Par ailleurs, pour pouvoir faire correctement leur métier d’avocat pour assurer la défense de leurs clients, le conseil de l’ordre a dressé un protocole d’audience. « On a demandé par exemple à recevoir les convocations suffisamment en avance pour connaître les dossiers. Car le problème s’est déjà posé lundi. Des personnes s’y sont présentées les mains dans les poches », explique-t-elle.

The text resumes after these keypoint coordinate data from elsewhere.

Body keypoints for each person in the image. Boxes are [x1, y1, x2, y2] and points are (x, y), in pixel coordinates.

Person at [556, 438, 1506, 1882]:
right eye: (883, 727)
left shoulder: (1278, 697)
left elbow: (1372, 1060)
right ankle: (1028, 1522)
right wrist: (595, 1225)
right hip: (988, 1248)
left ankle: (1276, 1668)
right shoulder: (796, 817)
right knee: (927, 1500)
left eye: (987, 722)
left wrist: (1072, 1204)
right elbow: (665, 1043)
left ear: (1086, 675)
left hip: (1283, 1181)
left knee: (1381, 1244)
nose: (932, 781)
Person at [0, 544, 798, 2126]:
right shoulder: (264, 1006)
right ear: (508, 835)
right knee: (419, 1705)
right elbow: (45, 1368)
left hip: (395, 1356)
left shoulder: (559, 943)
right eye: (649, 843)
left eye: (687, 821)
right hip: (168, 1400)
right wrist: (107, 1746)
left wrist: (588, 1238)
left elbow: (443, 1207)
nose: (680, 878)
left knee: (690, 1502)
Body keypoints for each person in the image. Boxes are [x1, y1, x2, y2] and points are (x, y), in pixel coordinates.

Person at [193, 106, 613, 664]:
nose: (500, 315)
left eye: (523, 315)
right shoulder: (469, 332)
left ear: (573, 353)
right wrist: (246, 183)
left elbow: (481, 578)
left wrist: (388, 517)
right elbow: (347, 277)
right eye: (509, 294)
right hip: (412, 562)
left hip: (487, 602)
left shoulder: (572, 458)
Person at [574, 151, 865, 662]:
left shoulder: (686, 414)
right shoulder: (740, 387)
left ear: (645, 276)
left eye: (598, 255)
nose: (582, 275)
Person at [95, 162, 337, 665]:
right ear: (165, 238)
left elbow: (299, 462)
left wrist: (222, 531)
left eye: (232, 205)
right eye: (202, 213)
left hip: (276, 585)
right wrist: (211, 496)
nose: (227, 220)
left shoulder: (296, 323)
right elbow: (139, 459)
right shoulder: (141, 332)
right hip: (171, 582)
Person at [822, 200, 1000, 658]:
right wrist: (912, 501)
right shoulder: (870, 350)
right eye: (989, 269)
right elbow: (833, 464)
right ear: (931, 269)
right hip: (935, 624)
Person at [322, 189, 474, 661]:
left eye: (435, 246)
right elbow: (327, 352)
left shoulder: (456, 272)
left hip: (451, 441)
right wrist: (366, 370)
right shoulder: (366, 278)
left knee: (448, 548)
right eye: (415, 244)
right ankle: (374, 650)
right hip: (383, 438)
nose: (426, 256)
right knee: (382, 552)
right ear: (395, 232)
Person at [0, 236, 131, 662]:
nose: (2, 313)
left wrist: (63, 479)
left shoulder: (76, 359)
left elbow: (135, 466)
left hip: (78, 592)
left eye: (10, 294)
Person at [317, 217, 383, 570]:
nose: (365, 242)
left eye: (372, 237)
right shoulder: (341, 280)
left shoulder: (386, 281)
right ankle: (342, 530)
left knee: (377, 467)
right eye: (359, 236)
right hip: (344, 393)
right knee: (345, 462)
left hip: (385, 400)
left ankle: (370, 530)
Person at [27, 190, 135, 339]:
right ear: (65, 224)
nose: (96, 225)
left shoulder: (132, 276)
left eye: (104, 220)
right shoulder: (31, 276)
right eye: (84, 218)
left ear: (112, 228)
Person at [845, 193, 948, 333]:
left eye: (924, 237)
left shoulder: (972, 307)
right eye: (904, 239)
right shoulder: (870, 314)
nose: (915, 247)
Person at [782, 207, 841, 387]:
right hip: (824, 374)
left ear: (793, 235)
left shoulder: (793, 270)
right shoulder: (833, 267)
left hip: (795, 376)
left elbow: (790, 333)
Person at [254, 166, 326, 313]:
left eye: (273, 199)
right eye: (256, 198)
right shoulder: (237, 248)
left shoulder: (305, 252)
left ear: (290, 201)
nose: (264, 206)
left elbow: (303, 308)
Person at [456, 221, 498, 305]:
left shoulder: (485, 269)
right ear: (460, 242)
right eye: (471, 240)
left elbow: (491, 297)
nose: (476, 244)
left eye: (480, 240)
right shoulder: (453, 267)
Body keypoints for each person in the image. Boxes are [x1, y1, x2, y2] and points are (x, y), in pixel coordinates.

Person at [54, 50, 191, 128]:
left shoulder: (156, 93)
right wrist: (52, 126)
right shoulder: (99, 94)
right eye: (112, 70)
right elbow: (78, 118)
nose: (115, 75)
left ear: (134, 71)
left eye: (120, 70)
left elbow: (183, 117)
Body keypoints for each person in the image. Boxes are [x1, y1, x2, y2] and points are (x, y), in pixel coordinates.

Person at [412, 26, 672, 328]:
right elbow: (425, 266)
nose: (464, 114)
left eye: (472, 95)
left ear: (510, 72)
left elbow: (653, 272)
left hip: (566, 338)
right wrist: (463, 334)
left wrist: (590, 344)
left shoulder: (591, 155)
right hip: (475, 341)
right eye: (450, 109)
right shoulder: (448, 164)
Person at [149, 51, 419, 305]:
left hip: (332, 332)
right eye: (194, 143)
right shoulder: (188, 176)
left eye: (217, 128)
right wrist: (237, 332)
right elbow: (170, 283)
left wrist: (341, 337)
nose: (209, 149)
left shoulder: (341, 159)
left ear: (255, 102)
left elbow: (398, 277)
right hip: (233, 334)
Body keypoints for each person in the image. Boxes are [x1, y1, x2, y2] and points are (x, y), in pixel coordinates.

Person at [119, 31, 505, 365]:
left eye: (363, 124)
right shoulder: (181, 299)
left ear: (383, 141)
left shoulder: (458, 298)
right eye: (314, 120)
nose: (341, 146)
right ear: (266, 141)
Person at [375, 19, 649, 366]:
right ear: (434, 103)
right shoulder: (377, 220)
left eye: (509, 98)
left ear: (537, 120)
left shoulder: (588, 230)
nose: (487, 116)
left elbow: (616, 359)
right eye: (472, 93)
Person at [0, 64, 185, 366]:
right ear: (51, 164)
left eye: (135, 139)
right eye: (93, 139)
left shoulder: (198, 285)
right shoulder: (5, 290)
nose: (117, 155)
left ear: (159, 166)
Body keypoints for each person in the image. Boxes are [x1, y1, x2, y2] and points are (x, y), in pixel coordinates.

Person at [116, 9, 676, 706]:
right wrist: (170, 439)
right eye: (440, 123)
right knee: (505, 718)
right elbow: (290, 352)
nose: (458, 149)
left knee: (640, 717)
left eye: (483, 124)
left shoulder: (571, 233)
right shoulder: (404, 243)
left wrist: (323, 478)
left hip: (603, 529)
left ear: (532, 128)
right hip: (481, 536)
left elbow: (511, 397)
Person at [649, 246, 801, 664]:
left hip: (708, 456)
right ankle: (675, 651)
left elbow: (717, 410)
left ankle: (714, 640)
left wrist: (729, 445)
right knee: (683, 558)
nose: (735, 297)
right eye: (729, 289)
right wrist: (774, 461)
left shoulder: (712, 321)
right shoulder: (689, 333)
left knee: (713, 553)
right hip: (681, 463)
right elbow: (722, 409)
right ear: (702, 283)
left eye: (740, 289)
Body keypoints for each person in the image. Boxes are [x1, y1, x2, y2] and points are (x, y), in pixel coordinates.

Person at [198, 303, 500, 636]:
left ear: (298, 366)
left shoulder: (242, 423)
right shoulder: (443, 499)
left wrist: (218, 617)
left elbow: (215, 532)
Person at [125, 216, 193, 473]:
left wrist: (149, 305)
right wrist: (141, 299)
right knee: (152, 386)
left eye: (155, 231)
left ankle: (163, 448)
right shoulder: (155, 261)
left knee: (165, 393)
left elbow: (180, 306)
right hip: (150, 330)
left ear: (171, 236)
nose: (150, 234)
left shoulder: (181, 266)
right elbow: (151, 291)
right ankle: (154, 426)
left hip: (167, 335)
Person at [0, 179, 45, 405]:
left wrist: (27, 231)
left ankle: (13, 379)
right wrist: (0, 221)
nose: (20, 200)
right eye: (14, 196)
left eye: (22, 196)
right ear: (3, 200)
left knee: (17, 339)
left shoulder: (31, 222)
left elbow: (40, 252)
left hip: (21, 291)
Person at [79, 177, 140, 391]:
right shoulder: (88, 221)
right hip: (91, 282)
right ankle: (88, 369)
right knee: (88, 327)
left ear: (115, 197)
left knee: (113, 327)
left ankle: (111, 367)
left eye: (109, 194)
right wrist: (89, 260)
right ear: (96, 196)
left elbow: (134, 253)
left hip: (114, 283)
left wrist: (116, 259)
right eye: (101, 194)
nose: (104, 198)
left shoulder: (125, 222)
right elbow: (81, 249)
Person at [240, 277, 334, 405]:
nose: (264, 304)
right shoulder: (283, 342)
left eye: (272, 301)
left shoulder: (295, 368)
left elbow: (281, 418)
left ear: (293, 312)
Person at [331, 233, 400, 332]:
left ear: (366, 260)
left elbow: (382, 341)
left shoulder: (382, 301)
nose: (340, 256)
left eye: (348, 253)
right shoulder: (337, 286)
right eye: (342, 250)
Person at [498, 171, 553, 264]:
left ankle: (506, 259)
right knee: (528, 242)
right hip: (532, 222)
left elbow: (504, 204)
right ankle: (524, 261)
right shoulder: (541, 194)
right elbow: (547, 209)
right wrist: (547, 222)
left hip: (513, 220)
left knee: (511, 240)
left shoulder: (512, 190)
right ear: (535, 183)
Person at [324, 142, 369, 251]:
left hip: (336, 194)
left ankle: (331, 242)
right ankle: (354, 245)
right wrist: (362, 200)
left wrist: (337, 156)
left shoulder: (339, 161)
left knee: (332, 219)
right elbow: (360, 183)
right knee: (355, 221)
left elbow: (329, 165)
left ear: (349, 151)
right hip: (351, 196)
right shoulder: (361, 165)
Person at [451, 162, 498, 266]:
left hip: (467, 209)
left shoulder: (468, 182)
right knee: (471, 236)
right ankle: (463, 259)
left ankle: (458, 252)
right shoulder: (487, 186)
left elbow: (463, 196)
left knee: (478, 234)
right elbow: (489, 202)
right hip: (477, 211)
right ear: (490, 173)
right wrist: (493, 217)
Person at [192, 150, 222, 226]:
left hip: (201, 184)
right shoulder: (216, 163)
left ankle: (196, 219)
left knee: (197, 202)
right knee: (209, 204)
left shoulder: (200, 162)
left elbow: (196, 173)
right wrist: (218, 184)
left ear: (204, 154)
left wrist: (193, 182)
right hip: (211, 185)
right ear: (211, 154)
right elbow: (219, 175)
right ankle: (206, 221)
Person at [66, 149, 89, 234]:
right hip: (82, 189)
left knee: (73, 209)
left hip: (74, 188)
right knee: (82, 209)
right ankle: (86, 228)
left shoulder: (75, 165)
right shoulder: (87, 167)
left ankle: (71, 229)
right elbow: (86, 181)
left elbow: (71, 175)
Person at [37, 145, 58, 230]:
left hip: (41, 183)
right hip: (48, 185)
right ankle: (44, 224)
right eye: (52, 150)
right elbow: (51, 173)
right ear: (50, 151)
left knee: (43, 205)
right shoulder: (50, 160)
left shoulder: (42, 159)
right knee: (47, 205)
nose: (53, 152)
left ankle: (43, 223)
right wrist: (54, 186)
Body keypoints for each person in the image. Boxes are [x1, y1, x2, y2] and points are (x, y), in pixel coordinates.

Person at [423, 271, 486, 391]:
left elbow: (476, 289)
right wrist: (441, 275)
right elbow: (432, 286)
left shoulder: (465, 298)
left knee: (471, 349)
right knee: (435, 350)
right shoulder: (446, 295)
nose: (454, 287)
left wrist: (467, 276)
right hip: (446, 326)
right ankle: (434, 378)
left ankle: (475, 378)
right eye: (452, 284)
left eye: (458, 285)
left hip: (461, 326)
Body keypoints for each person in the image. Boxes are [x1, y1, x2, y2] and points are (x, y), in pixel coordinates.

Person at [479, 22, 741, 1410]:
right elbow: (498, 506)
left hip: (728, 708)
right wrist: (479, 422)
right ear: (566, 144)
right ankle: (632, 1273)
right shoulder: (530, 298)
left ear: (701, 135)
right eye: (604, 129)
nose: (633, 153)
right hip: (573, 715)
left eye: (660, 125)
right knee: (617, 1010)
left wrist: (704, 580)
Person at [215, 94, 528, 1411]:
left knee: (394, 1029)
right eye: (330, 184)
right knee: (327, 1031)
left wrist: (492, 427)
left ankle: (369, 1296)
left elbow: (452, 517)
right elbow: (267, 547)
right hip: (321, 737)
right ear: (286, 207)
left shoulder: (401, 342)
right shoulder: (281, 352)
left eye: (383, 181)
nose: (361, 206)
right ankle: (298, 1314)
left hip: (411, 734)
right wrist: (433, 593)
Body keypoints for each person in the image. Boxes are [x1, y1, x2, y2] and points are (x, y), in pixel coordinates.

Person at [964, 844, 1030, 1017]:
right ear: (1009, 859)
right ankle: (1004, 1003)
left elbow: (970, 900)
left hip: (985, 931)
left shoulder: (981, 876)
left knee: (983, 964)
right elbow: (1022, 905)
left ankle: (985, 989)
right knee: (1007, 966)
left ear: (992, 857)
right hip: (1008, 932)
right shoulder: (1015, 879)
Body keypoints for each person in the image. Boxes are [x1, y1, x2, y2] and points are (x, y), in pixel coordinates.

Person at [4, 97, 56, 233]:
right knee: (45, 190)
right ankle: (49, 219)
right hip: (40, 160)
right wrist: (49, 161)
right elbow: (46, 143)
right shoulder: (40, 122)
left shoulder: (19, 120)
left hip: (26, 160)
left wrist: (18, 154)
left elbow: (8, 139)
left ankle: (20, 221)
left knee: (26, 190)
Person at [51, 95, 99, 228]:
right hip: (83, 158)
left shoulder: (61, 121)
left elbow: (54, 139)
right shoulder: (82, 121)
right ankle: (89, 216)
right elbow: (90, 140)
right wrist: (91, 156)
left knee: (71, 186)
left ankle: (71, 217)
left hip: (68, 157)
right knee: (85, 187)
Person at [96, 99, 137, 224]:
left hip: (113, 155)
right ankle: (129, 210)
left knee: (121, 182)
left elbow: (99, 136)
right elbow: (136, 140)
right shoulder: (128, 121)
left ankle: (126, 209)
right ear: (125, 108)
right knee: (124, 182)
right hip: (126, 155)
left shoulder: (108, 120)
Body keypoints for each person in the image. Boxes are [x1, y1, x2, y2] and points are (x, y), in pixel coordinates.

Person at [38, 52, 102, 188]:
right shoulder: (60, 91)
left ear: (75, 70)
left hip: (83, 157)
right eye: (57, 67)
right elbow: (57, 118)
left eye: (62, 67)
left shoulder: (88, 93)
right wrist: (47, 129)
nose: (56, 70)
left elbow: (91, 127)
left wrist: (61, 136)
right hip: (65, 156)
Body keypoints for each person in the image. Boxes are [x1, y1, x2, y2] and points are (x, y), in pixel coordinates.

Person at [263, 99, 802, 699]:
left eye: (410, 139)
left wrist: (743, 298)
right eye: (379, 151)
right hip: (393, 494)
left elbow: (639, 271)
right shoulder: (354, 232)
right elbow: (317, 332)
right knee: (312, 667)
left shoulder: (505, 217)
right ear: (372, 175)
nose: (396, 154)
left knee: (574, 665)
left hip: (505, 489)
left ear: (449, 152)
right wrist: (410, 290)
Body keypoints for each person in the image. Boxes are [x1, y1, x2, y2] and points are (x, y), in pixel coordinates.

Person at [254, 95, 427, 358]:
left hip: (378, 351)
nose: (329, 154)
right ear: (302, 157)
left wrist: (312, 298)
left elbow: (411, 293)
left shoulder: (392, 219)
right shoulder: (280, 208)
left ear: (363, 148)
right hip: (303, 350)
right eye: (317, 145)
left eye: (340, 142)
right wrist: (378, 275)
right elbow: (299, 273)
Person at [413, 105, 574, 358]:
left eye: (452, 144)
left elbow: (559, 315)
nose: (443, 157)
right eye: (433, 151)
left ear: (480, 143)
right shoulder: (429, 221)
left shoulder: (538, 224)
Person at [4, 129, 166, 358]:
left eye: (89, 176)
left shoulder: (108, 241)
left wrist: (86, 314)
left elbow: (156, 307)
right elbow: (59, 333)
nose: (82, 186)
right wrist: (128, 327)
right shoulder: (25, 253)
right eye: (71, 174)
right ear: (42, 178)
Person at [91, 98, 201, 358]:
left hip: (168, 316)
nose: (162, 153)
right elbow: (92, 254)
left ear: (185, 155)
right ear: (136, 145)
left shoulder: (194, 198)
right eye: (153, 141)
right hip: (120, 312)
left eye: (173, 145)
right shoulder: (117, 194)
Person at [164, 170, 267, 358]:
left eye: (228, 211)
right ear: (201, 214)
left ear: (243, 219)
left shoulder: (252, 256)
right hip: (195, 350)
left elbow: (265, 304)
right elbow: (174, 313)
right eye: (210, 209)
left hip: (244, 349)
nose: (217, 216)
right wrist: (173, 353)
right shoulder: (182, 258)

Par ailleurs les avocats qui n’ont pas à plaider sur les faits dans de tels dossiers mais seulement sur la personnalité de leur client et la peine qui pourrait lui être donné, veulent jouer pleinement leur rôle. Ne pas être là pour faire du marchandage avec le procureur sur la peine prononcée. Ce n’est pas le but d’une telle procédure. « L’avocat conserve son rôle. Il conseille son client et voit avec lui s’il doit ou non plaider coupable. Il doit également le conseiller sur la peine, savoir si elle est acceptable ou non ». Mais aujourd’hui au début de la mise en place de cette procédure, les avocats n’ont pas encore véritablement de repères sur les peines qui pourraient être demandées par le procureur. Les membres de l’observatoire ont donc demandé d’accéder aux jugements rendus dans le cadre du « plaider coupable. »

Premier bilan déterminant

Mais les inquiétudes des avocats portent également sur les victimes. Si elles viennent aux convocations sans être conseillées par un avocat ou sans les pièces pouvant justifier de leur préjudice, leur dossier est renvoyé à une autre audience du tribunal correctionnel sur intérêts civils. C’est ce qui s’est déjà passé dans trois dossiers lundi matin. « Sans oublier qu’une victime peut avoir subi plus qu’un préjudice matériel. Elle a besoin d’être écoutée pour faire son travail de deuil ou de réflexion par rapport à ce qu’elle a vécu », souligne l’avocate. Or dans le cadre du « plaider coupable », les faits n’étant pas contestés, ils ne sont plus examinés. Et la victime ne peut pas connaître les motivations de son agresseur par exemple.

Quoi qu’il en soit, les avocats tireront un premier bilan de cette audience de lundi, le 2 novembre lors de leur assemblée générale. « Si on s’aperçoit que cela ne fonctionne vraiment pas, on demandera que cela s’arrête un temps pour en discuter vraiment. Si ce n’est pas possible, on bloquera ces audiences où doivent être obligatoirement présent un avocat. Mais ce n’est pas ce que nous souhaitons… », conclut-elle.